After being deemed a close contact to Red Sox super utility man Kiké Hernández, who tested positive Friday for COVID-19, infielder Christian Arroyo has tested positive for the virus along with Sox strength and conditioning coach Kiyoshi Momose.
As the Sox wrapped up their series against Cleveland and traveled to face the Tampa Bay Rays, the group had to stay behind to quarantine in Cleveland. The organization is in the process of contact tracing.
With two infielders in COVID protocols, the Sox will have to evaluate their infield depth going forward. Danny Santana, on the disabled list since July 22 with a left groin strain, continued his rehab assignment Sunday in Double A Portland, going 3 for 5 with 2 RBIs and a fifth-inning homer and two RBIs in the Sea Dogs’ 8-5 loss to Reading.
That depth was immediately tested when second baseman Jonathan Araúz left the game, appearing to injure his hip fouling off a pitch in the third inning. He was replaced in the fourth by Yairo Muñoz.
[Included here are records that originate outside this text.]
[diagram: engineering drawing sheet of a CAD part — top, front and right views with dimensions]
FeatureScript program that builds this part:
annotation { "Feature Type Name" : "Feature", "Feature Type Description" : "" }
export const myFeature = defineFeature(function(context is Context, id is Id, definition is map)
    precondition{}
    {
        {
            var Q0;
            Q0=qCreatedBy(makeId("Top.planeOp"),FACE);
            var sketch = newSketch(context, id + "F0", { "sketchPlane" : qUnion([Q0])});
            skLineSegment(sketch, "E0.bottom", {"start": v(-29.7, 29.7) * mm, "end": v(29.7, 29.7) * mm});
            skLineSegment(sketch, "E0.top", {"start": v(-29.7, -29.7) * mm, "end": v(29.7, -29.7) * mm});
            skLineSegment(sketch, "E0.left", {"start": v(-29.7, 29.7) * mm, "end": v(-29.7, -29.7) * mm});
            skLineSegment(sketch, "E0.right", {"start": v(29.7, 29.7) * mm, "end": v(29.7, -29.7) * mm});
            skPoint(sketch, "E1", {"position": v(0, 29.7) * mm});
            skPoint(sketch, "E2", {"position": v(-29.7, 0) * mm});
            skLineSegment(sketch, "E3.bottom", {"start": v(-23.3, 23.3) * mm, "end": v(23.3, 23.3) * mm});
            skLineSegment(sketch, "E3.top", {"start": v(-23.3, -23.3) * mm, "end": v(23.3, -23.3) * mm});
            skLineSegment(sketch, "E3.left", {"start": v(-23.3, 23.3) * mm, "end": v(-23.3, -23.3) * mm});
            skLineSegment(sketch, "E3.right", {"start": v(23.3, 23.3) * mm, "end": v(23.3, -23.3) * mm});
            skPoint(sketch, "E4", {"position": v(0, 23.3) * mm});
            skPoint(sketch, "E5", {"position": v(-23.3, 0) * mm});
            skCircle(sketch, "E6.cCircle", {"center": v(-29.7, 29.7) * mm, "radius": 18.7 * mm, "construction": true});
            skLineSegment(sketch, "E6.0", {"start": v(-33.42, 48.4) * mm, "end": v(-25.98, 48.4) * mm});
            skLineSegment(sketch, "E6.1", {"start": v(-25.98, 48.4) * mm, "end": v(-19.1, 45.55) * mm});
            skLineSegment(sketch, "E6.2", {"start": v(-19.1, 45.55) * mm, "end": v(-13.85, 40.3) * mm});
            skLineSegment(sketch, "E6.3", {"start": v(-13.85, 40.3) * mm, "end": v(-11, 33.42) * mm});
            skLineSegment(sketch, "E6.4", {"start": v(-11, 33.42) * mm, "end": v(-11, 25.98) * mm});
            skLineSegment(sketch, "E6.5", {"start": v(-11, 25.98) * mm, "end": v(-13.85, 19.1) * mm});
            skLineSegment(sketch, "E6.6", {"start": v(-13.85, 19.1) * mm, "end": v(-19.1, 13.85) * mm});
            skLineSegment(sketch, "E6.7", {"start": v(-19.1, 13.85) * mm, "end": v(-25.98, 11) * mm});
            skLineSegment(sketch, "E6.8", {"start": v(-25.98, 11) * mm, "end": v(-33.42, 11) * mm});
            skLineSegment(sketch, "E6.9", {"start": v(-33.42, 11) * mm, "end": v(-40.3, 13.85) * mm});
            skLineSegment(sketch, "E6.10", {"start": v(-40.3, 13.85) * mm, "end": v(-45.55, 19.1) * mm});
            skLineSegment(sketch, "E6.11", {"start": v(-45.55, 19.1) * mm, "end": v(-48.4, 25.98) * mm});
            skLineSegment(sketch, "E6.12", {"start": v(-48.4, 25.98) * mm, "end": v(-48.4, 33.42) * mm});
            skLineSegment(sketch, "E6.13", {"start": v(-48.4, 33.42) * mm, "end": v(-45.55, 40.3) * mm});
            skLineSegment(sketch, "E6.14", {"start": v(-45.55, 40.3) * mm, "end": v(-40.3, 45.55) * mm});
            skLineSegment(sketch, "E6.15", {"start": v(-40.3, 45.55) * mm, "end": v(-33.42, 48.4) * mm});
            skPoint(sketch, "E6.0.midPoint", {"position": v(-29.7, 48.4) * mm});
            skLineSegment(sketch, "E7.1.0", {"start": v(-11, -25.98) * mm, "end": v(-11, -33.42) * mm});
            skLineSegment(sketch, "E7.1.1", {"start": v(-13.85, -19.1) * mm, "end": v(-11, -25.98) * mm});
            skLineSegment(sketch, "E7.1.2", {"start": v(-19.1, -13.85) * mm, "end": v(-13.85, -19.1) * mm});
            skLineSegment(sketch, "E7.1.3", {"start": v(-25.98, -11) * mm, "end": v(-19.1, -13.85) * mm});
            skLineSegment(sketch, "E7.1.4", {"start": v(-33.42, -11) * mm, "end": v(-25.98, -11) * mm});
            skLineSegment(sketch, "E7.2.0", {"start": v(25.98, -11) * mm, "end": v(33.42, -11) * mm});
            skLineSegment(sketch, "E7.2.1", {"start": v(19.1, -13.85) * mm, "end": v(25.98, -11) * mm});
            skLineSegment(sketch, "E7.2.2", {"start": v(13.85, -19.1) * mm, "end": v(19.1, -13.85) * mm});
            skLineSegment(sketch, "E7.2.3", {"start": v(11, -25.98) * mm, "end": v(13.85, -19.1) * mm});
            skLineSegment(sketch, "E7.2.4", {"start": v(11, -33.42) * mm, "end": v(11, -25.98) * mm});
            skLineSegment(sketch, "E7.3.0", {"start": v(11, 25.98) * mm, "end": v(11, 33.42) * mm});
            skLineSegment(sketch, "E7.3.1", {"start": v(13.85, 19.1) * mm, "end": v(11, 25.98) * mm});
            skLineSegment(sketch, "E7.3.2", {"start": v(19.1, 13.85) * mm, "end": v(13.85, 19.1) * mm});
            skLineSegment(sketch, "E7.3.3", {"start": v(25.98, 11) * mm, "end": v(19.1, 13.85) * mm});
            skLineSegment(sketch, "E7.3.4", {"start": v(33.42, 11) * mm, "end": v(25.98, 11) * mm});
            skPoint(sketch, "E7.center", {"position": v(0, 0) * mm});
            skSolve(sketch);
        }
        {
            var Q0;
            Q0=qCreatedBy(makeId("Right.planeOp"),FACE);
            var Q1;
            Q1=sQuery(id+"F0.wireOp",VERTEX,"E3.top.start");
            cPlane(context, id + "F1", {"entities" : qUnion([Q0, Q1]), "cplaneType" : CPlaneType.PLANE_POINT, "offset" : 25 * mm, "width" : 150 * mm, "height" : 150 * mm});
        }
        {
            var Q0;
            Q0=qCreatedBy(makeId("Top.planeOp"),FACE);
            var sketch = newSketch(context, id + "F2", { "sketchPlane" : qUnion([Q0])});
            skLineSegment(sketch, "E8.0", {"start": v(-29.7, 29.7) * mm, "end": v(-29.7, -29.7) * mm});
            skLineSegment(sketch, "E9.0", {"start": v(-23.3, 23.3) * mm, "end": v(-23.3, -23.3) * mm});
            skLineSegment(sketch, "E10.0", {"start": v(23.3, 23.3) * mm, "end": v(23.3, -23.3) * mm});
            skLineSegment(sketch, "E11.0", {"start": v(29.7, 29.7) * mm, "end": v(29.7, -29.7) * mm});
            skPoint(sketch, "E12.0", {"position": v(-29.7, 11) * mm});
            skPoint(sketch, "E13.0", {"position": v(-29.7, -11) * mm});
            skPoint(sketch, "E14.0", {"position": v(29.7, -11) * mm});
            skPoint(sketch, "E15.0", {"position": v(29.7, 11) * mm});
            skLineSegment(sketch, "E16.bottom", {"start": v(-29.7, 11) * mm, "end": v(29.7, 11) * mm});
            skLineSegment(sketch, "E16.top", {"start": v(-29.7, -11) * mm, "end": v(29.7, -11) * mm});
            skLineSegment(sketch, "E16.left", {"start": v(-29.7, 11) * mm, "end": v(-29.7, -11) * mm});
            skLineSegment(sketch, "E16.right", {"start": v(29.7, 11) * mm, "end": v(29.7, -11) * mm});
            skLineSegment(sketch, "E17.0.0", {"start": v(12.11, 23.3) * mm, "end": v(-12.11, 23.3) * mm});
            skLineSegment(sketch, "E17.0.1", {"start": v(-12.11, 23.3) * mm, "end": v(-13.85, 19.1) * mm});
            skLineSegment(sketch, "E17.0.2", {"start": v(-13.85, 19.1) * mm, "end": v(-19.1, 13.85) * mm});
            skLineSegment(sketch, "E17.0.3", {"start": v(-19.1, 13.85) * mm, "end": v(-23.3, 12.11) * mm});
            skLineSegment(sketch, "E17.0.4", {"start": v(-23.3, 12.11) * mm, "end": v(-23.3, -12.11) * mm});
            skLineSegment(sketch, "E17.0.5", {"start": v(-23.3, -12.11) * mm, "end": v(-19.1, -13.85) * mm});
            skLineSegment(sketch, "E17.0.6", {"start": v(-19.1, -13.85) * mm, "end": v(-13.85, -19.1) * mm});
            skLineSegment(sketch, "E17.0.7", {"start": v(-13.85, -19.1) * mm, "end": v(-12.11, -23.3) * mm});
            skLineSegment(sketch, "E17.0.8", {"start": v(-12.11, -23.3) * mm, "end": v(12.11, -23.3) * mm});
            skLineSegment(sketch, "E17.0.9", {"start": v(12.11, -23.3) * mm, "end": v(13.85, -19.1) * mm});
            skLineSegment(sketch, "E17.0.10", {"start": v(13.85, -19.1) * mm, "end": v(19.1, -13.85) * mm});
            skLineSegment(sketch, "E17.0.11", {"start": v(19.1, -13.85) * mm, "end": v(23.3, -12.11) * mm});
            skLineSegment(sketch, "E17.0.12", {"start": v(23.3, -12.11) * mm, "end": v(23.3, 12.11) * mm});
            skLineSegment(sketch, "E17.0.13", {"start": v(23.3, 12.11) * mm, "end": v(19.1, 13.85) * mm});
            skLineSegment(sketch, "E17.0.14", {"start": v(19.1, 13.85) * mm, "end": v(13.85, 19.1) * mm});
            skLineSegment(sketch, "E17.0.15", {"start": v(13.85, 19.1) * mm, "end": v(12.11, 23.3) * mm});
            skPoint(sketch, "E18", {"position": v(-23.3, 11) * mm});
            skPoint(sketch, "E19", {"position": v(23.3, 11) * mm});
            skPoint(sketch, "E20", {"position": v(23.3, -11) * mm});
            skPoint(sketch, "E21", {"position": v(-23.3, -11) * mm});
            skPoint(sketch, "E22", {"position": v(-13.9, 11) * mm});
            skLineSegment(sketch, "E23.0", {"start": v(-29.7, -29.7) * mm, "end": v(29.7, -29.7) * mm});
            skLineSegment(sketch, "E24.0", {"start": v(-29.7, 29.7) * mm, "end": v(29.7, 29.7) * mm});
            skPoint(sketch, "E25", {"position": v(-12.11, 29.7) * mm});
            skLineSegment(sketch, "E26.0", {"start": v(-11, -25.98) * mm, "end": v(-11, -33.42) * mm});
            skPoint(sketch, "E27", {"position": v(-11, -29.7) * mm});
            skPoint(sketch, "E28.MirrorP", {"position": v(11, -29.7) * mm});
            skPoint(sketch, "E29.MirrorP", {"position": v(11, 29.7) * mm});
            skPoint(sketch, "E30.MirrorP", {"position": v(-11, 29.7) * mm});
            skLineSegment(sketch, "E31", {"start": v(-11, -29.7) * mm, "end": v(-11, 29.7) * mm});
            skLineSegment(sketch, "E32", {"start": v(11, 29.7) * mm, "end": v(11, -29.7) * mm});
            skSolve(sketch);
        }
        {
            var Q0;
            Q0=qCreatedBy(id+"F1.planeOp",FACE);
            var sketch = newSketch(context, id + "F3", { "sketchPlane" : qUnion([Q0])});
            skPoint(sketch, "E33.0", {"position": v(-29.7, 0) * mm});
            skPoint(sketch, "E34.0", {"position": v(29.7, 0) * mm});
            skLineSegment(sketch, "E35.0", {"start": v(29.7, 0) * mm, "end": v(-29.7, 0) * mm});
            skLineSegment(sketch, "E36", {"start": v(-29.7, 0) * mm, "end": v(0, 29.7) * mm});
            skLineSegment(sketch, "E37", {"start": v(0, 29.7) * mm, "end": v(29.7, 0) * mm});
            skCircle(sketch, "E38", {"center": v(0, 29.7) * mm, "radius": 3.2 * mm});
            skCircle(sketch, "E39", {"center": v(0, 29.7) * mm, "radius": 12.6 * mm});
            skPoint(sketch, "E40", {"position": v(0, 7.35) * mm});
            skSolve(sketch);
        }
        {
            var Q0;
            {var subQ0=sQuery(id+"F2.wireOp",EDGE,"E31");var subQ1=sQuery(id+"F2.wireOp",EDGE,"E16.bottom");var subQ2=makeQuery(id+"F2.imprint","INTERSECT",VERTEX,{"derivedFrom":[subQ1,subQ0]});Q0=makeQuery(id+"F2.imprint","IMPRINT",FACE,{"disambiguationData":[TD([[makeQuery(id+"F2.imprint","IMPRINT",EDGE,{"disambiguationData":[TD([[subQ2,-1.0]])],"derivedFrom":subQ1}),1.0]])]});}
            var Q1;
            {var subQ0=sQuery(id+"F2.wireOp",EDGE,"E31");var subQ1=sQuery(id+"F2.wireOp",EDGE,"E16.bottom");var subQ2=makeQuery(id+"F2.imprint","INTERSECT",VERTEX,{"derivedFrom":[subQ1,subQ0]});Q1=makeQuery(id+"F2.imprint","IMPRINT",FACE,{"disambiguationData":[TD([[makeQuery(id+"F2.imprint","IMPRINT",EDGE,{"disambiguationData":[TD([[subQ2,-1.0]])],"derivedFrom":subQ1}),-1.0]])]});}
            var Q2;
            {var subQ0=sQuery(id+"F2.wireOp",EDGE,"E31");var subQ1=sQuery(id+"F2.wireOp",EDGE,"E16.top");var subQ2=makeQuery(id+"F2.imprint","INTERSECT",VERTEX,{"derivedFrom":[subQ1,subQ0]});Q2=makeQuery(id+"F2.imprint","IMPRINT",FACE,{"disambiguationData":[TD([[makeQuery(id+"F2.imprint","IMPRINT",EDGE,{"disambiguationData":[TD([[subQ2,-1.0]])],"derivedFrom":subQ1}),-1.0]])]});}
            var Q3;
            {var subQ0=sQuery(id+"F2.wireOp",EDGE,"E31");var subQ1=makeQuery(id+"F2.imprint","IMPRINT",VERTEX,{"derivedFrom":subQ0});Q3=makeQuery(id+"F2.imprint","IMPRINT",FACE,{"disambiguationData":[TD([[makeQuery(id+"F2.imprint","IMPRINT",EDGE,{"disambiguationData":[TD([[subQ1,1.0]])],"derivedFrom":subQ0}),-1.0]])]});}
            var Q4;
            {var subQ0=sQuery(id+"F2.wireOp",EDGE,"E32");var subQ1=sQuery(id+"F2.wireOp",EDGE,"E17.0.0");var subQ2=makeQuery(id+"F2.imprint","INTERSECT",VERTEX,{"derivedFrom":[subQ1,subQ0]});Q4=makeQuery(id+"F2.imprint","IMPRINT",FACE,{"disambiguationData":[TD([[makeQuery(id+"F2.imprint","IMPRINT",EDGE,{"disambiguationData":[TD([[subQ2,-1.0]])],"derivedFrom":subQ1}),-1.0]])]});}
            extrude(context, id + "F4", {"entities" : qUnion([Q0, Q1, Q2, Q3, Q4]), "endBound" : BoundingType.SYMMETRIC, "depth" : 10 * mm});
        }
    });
“We’ll talk about it throughout the day and then we’ll decide what we’re going to do for the Tampa series,” Sox manager Alex Cora said before Sunday’s series finale with the Indians.
Cora acknowledged some concern that the 26-man roster might be vulnerable.
“I’m always concerned because they guys work out, right?” Cora said.
Arroyo is the 11th Red Sox player to go on the COVID-related injured list this season. Bench coach Will Venable tested positive and was away from the team for 12 days, and first-base coach Tom Goodwin had to quarantine in Toronto after being in close contact.
Hunter Renfroe grieving
Hunter Renfroe is on the bereavement list as he mourns the death of his father, Todd Renfroe, who died Thursday in their hometown of Crystal Springs, Miss., after a four-year battle with cancer.
Renfroe posted a message on Instagram honoring his father.
“He fought the good fight and he won the race,” Renfroe wrote. “Cancer was a hard fought battle for four long years, but now he is pain free and in the arms of Jesus. He now has the best seat in the house to watch me achieve all my dreams.”
Cora said he’s been in touch with Renfroe and is respecting his space during a time of loss.
“I’ve been in contact with him, but that’s where I leave it at,” Cora said. “I’m not sure when he’s coming back . . . But you’ve got to respect his family, respect where he’s at ad obviously we’re thinking and praying for them.”
Rotation for Rays
Nick Pivetta will throw Monday’s series opener at Tampa Bay, while Tuesday’s starter is still up in the air. Chris Sale will start Wednesday and Eduardo Rodriguez will pitch Thursday.
Cora said Tuesday’s starter will depend on bullpen usage.
“It might be a bullpen day on Tuesday,” Cora said. “But obviously, if we are capable of doing a bullpen day.”
One option for Tuesday could be righthander Raynel Espinal, who was scratched just before his start Sunday for Triple-A Worcester. Espinal is 9-4 with a 3.74 ERA in 18 games (16 starts).
Sale has been able to go into his starts this season with an extra day of rest, but Cora said he will likely throw on normal rest the rest of the season.
“We’ll deal with the rotation depending how they feel,” Cora said. “We know we’re capable every five days, we got some good stuff going, but at the same time, there’s certain guys feeling it. Last year they didn’t pitch much. This year, they’ve been able to post every five or six days and there’s a few things — training and medical stuff — that it’s not red flags, but we’ve got to we got to make sure they’re full strength or close to full strength whenever they go out.”
Gearing up for Guardians
This will be the last time the Red Sox travel to Cleveland during the regular season to play the franchise as it is currently known.
The team decided in July that it would change the franchise name to the Guardians starting next season.
Cora spent the 2005 season with Cleveland and says he expects the environment to remain one of the best in baseball.
“Obviously, the organization felt that they needed to make a change, right, and we all respect that,” Cora said. “This is a great baseball place. It’s still going to be fun to come here. Even now, when they’re not at full force, obviously, and with the changes they have made on the field, it’s still a great place to come.
“It’s a great baseball town and it’s a city that we always look forward to come and play here because of the stadium, the fan base and obviously what they do competition-wise. So, you respect what they did. And at the end of day it is a great organization. They’ve done amazing things throughout and we’ll be excited to come here next year.”